Es muy agradable leer, de vez en cuando, libros que sean breves, entretenidos y, además, resulten interesantes. Y La urugaya de Pedro Mairal es, sin lugar a dudas, uno de esos.

La novela, escrita como una carta de confesión a su pareja sentimental, relata un día en la vida del escritor Lucas Pereyra. Unas horas donde realiza el corto trayecto que separa Buenos Aires de Montevideo para poder cobrar, a un cambio de divisas mucho más ventajoso, el anticipo de dos novelas que va a publicar en el extranjero. Un viaje donde no solo fantasea con la ilusión de pasar varios meses dedicado exclusivamente a escribir gracias a ese dinero sino que también ha preparado una cita con Guerra, esa urugaya a quien alude el título, con quien tuvo un idilio frustrado y cuyo reencuentro ha idealizado durante meses. Obviamente, nada saldrá como esperaba.

Creo que uno de los mayores aciertos de Pedro Mairal ha sido contar una pequeña historia donde el escritor queda despojado de todo aura que pueda suponer la intelectualidad para mostrarse como alguien completamente mundano. La novela de un escritor donde apenas se habla de literatura y no hay mucho espacio para la pedantería ni las grandes palabras. Donde, simple y llanamente, todo se trata de aprender a vivir y encontrar los respiros que hagan llevadera la rutina. La uruguaya cuenta un día pero es un día donde converge todo el pasado del protagonista y parte de su futuro. Una jornada marcada por los pensamientos de un escritor que se acerca a la madurez y deambula por Montevideo, una ciudad enquistada en el pasado, mientras siente cómo la vida empieza a sobrepasarle. Pero sin dramatismo ni acritud alguna.

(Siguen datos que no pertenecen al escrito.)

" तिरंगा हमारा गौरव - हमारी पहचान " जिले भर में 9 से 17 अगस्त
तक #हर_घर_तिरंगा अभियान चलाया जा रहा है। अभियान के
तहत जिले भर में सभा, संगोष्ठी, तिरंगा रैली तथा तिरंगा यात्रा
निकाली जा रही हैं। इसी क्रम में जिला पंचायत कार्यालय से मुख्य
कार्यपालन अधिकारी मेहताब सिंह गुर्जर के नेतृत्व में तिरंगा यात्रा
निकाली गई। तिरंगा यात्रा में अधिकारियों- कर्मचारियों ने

Simplemente como parte de ese juego caprichoso que es la existencia. De hecho, la voz del autor tiene un sentido del humor maravillosamente irónico. Porque la vida, para Pereyra, es como un partido de fútbol y todo lo que sucede en ella es comparable a lo que pasa en el terreno de juego. Es divertido leer la manera en que vive las decepciones amorosas como si fueran goles marcados por la escuadra en una final importante. Porque necesita deportividad para encajar todos los goles que Guerra le marcará a su ego masculino.

De esta manera, La urugaya es un juego sobre la idealización del otro y también de uno mismo. De que la vida nunca sale como uno quiere y que, en ese choque constante entre la realidad y lo imaginado, siempre gana la ficción porque necesitamos crear nuestras mitologías personales. Aunque sea para creer que siempre hay una salida a lo que no nos gusta. Aunque sepamos que las ficciones elegidas también se desmoronan en un instante y nos van a decepcionar.

Un viaje breve que también sirve de comparación entre dos países vecinos tan semejantes y, al mismo tiempo, tan abismalmente distintos. De admirar esa Uruguay pequeña y humilde, que siempre vive con el cliché de ser una Argentina ideal en miniatura. Es magnífico el detalle donde Pereyra dice que en los billetes uruguayos solo aparecen artistas nacionales mientras que en los argentinos todos son próceres. Y fabuloso el diálogo con su amigo Enzo donde le explica que Uruguay parece un país inocuo pero que, en realidad, puede acabar con una persona.

Seguramente, La urugaya no vaya a ser una novela que trascienda el tiempo, ni falta que le hace, pero hace pasar un rato maravilloso. Y eso ya es un logro.